Archive for February, 2008
Seen on a conference’s promotional website:
“[This event]… is also a voluble* occasion to exchange personal experiences gained in the sector…”
Gee, it must be a noisy event. Isn’t it a great image, though? Hundreds of people all volubly sharing their experiences with one another? Of course, they meant valuable.
*Voluble: marked by a ready flow of speech; “she is an extremely voluble young woman who engages in soliloquies not conversations.”
Today’s word: upcycle.
Upcycling is the practice of taking something that is disposable and transforming it into something of greater use and value. (Wikipedia)
Seen in the context of some new trials being done in manufacturing upcycled cell phones.
Today’s word: zeptoliter.
A zeptoliter is a sextillionth of a liter, or one-thousandth of an attoliter. But you knew that.
One country’s bar association has decided to forbid its members from working with attorneys from a second country (for political reasons). A law firm in the second country received a letter from their colleagues in the first country, explaining that they were severing business ties, having been advised by their bar association that “lawyers doing business with [second country] will be dismembered.” Yikes. They meant disbarred (from membership). I hope.
An absolutely true story, by the way, heard first-hand.
Read in Harold Nicolson Diaries & Letters 1939-45:
Nether Wallop: An RAF station on the Hampshire-Wiltshire border.
England never ceases to entertain with its place names. But Nether Wallop? Sounds like something I’d threaten my kids with.
It turns out that there are three Wallop villages alongside the Wallop Brook: Over, Middle and Nether Wallop (wallops of increasing intensity, I guess). Nether Wallop was the site used for filming a BBC television adaptation of Agatha Christie’s Miss Marple series in the 1980s.
What do you think of this image?
Is the placement of Barack Obama’s name an intentional, if subtle, slap? Or just a [Freudian] slip-up? (Note that the context of this image has nothing to do with politics; it’s a graphic depicting a search interface.)
In Nature news:
“Experts suspicious of ’splatellite’ plan.
“The US government’s decision to shoot down its errant spy satellite has met with concern.”

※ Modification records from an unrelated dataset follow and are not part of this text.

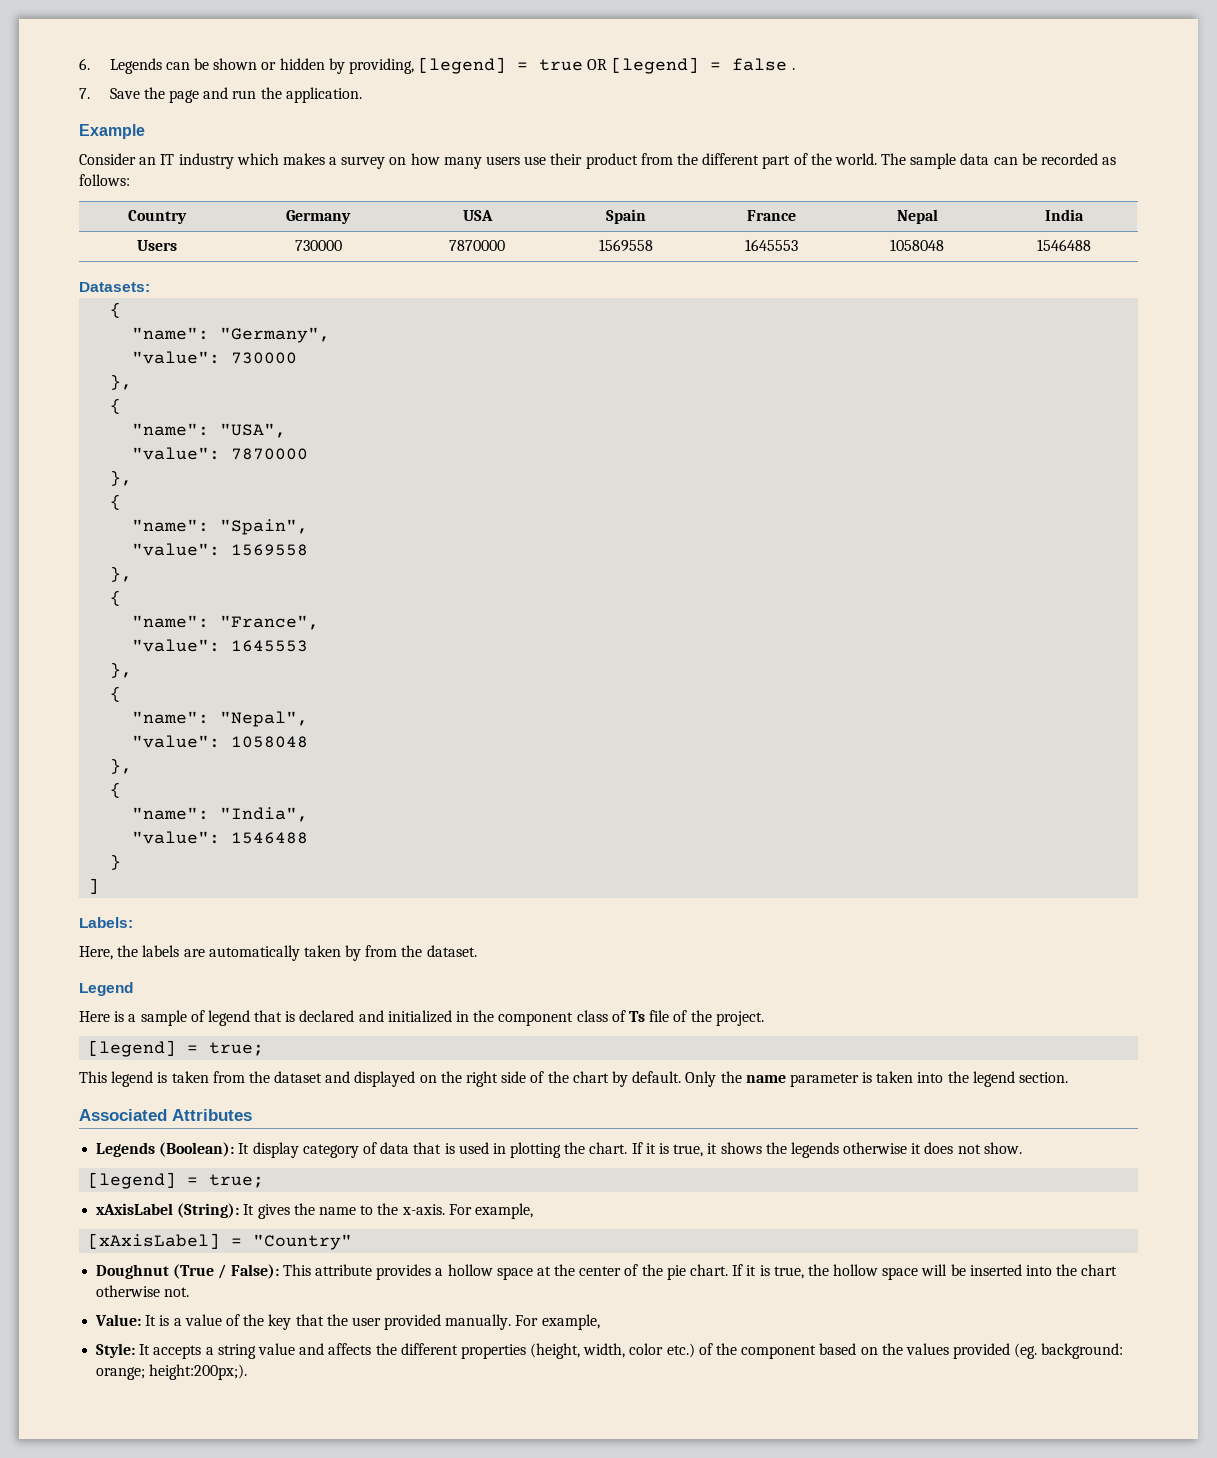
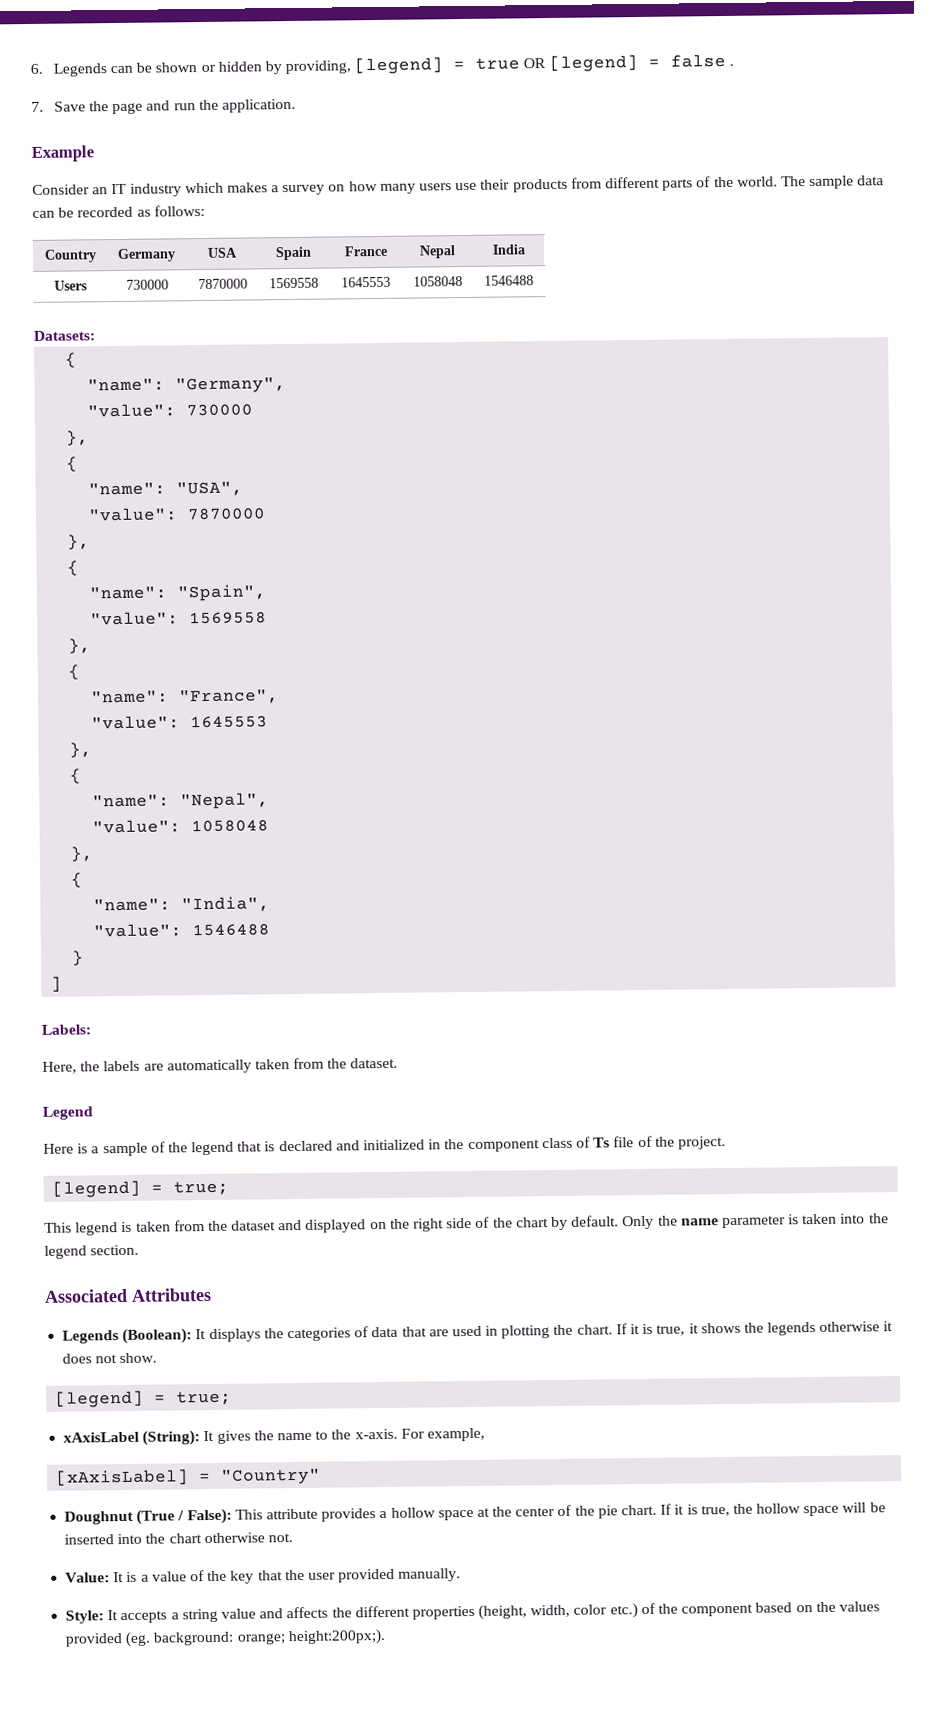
[585,153,791,169] product from the different part -> [512,176,694,193] products from different parts
[345,945,362,961] by -> (290, 1064) none
(205, 1016) none -> [167,1142,188,1153] the
[252,1142,359,1158] display category -> [208,1327,351,1343] displays the categories
[444,1143,455,1154] is -> [428,1329,449,1337] are
[515,1314,600,1330] For example, -> (462, 1575) none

I like the splatellite bit, although “splat” might not be the sound I would intuitively associate with a satellite’s crash landing. Unless it landed on an alligator, maybe?
What happens when your content or feature set starts to exceed the capabilities of the environment in which it exists?
Some environments (operating systems, application environments, communications protocols…) are remarkably resilient, and can hold up under all kinds of unanticipated pressures and demands (think Ethernet — how many years has it been?).
Some environments are flexible (think Java, Bluetooth and Flash), but show signs of strain if hacked too far. At some point, your demands that they perform jobs for which they were never built overwhelms, and they crash and fall apart. Imagine that happening to the above file folder. Nasty, huh? Even worse when it’s your application running in the real world.
Some environments (I won’t name names) are rigidly insistent on your obedience, and demand that you follow their rules or else.
This comes up occasionally, when we try to demonstrate 3D capabilities on devices whose manufacturers never dreamed of 3D. (This also comes up when a remarkably gifted child is being taught by a narrow-minded teacher!)
The best environments, of course, are those whose builders created something open and non-controlling (as Ethernet is), rather than attempting to impose a standard. Those are the infrastructures that last and last.
A funny thing happened on my way to the CNET blogs today…
I saw the following ad:
Huh? That’s really funny! Now, I never, never click on banner ads. Never. But this is too good to resist.
Yes, I did it. I clicked.
And, believe it or not, I’m going to recommend that you check out the advertising page, too. www.stayathomeserver.com (is that a great site address, or what?!). The page opens with a tongue-in-cheek video news report, and then… well, just check it out yourself. And don’t leave without reading the whole book, it’s a total riot. A spoof on those books that help you discuss sensitive issues with your young children (like intimacy, non-nuclear families, handicaps).
Can this possibly be the same Microsoft that just last week sponsored Telecom TV at Mobile World Congress under the ad line, “We call it… Telco 2.0″? [brief pause to stifle gag reflex]
Maybe advertising this good means I’ll have to stop laughing at Microsoft. Heck, I’ll have to stop laughing at the ad, first.